The doors open on Monday, October 31 at 6:30 p.m. with the show beginning at 7 p.m. Dinner and the show cost $45, exclusive of tax and gratuities. A cash bar will be provided. Advance purchase is recommended.
The plot involves the Miss Ghastly Ghoul beauty pageant, strongly in need of new blood. The show’s host, bloodsucking Barnabas, and witchy producer Hilda have to deal with a cast of characters that include Chucky the judge, talent-challenged Misty, decaying diva Carrie and Freddie, the pageant’s legendary stylist. Someone will be crowned Queen of the Crypt, and someone else will die trying. The audience will be enlisted to solve the mystery of “Who done it?”
Joseph’s Steakhouse is located at 721 Violet Avenue (Route 9-G) in Hyde Park. More info is available by calling (845) 473-2333 or by visiting https://murdercafe.net.
Psychic Pattie Canova headlines Half Moon Theatre dinner shows this weekend at CIA
Wondering what the future holds? The Half Moon Theatre will present three dinner shows featuring spiritual counselor Pattie Canova in Tarot Tales & Psychic Glimpses. Opening night is Friday, October 28 at 7:30 p.m., with two shows on Saturday, October 29 at 5 and 8 p.m.
The evenings are based on Canova’s recent off-Broadway show, Souled Out, in which audience members each choose a tarot card as they arrive and those whose card is chosen receive a response to their questions. Known for her sense of humor and shoot-from-the-hip style, Canova has appeared at the Ars Nova Theater, Nell’s, the Access Theater, the Zipper Factory, the Triad, the Abingdon Theatre Arts Center and Stage Left in New York City. She has been a featured speaker and lecturer at the Rubin Museum of Art, the Cooper Union and the Open Center and appeared on Fox TV’s Sightings and CNN’s America’s Talking.
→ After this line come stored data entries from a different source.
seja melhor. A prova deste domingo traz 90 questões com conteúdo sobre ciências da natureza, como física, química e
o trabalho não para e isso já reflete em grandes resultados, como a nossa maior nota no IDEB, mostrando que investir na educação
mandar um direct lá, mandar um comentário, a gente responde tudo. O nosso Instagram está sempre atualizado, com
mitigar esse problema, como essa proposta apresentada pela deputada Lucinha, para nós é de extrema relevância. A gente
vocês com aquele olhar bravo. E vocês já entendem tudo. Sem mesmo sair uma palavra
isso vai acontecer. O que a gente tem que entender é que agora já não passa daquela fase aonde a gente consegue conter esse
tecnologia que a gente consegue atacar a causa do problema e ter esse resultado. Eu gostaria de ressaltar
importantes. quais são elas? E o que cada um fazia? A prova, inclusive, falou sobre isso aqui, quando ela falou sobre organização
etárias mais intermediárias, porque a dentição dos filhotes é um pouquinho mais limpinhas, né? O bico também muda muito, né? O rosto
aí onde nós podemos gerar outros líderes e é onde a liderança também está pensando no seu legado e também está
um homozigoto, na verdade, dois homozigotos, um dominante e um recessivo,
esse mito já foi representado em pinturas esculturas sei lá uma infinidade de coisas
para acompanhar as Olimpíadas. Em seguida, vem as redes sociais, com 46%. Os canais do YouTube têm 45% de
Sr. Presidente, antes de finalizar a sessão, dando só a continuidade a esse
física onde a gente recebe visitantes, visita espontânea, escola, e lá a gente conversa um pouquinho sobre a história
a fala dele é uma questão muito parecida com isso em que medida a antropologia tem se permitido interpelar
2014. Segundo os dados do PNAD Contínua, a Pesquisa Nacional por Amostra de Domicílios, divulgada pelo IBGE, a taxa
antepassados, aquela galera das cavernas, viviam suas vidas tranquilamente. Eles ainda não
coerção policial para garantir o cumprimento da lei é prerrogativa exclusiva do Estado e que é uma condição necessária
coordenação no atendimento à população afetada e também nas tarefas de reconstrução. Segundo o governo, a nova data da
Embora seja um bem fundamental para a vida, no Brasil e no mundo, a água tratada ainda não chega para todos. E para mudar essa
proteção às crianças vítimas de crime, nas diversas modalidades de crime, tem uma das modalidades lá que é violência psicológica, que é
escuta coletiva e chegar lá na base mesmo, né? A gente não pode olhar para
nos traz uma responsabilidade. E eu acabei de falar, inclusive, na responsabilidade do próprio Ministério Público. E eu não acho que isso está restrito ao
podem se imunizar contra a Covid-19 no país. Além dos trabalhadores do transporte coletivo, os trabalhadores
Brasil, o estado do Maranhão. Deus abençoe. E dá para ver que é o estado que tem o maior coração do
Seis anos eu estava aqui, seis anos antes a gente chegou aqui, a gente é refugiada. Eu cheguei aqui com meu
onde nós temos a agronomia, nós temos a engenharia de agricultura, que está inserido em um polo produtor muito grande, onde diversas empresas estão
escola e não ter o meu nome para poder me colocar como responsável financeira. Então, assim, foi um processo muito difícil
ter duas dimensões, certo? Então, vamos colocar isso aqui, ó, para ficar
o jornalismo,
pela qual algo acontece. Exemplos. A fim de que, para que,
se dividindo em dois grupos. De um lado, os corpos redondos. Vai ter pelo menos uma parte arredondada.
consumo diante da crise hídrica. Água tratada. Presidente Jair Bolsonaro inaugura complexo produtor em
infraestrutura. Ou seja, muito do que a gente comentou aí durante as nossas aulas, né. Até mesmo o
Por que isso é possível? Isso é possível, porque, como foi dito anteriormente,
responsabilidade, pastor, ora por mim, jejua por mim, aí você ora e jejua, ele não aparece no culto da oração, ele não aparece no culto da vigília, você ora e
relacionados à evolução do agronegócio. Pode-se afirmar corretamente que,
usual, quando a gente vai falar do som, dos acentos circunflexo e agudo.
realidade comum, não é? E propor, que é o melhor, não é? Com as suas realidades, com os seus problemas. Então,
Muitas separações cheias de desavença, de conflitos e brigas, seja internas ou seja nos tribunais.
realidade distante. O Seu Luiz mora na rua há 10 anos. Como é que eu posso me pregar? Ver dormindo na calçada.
The Hudson Valley performances will take place at Downstairs at the Marriott, Half Moon’s intimate venue one floor down from the mainstage theater in the Marriott Pavilion at the Culinary Institute of America. Ticket purchase includes a bento box dinner featuring cuisine prepared by the chefs of the CIA. The fall harvest-themed dinners include braised beef brisket, polenta and roasted corn, roasted butternut squash, black quinoa and sage vinaigrette with walnut-crusted baked apple and salted caramel with cinnamon crème fraiche for dessert.